Seit der Jahrhundertwende hat die Kirchengemeinde auch einen Frauenverein, jetzt heißt er offiziell: Gemeindepflege. Als Aufgabe hatte er sich gestellt: Einrichtung und Betreuung eines Kindergartens, damals Kleinkinderschule und einer Krankenschwesterstation. Heute werden beide Einrichtungen größtenteils von der Kirchengemeinde getragen. Diakonische Aufgaben stehen jetzt für den Frauenverein im Vordergrund, besonders die vielfältigen Sammlungen. Z. Zt. hat der Frauenverein 20 Vorstandsfrauen, die diese Sammlungen durchführen und auch bei Altennachmittagen und ähnlichen Veranstaltungen tatkräftig mithelfen. Diese Frauen sind: Benzinger Greta, Bitzel Else, Bletzer Lore, Brandt Monika, Bürgy Nelly, Eichholtz Helene, Elfner Lina, Förster Elisabeth, Freitag Rosel, Gerlach Ursel, Giegold Renate, Glatzel Christa, Hauck Gertrud, Hertel Tilly, Jäck Sofie, Jung Hilde, Rimmler Ruth, Schmitt Elsa, Schmitt Ruth, Stöhr Hilde.

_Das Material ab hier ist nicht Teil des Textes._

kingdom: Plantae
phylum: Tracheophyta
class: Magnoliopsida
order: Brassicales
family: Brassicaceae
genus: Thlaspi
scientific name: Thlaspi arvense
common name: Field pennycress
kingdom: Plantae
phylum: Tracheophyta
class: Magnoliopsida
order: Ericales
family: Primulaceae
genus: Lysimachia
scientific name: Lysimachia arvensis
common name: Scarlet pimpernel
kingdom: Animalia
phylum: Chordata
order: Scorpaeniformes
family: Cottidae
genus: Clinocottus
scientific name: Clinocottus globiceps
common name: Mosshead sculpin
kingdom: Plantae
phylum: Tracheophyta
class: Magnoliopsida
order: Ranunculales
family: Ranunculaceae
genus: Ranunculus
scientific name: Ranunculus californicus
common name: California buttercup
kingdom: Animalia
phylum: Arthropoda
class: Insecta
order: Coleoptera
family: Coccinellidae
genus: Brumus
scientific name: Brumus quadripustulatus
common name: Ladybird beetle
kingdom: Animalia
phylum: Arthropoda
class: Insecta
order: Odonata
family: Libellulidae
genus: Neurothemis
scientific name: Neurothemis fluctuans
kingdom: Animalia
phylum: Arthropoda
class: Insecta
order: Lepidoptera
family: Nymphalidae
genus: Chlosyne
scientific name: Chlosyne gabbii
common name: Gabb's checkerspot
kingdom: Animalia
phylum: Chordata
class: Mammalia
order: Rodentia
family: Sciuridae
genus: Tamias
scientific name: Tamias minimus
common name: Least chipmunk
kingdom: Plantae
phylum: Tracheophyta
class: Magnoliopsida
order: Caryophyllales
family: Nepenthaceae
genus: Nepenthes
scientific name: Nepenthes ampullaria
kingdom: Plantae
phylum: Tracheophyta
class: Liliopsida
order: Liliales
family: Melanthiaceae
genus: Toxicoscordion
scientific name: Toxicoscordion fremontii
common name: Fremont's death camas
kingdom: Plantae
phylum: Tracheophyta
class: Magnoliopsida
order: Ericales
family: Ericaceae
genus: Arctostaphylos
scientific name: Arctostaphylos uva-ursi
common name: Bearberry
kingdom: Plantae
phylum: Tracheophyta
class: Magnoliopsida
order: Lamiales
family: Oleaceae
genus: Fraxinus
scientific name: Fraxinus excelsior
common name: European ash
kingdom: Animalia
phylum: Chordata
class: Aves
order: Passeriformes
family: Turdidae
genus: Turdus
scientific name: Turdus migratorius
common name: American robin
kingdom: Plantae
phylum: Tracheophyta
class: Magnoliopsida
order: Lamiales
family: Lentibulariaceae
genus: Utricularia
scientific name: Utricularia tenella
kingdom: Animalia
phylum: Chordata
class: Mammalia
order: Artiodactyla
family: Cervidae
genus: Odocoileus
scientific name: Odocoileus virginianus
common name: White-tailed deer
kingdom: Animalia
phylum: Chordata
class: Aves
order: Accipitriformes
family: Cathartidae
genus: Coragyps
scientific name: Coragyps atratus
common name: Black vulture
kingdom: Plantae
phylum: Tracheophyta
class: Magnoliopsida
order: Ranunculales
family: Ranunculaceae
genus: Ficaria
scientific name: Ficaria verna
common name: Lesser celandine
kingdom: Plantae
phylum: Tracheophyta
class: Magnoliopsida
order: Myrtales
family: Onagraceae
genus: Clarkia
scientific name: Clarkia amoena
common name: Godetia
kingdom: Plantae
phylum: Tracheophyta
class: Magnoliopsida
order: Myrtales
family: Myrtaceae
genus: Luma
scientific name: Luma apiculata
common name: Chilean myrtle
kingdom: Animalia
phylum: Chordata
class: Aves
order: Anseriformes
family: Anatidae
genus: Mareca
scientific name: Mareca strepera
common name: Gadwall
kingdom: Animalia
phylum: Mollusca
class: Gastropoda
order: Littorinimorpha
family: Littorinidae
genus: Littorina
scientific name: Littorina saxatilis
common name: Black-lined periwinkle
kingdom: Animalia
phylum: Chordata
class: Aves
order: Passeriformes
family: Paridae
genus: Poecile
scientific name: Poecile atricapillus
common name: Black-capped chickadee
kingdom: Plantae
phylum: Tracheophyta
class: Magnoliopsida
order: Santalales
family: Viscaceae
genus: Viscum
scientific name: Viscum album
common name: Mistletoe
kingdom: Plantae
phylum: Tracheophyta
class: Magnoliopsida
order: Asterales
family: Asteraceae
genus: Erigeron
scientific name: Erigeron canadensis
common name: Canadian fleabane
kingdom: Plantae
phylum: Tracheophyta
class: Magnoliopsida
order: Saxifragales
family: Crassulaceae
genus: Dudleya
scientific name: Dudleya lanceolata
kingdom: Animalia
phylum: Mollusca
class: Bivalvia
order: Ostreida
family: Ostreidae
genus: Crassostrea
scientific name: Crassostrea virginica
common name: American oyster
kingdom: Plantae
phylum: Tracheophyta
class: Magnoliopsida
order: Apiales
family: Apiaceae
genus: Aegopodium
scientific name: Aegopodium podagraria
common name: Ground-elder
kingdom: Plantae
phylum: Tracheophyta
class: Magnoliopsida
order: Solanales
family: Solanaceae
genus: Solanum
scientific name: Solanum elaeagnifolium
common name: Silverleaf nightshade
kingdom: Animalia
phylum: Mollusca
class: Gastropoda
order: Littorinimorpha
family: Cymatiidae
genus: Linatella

Die evang. Kirchengemeinde Leutehausen begeht dieses Kirchenjubiläum mit einem Festgottesdienst am 11. September 1983. Prälat Bechtel wird die Festpredigt halten. Kirchen- und Posaunenchor wirken im Gottesdienst mit. Am 1. Oktober ist eine Gemeindefeier in der Aula der Martin-Stöhr-Schule. Eine kleine Ausstellung, die die Geschichte der Kirche im Bild oder auch im Gegenstand zeigen will, wird am 28. September 1983 im Gemeindehaus eröffnet.

Möge diese 200 Jahrfeier dazu dienen, allen Gemeindegliedern unser Gotteshaus nahezubringen und ein festes inneres Verhältnis zur Kirche zu finden.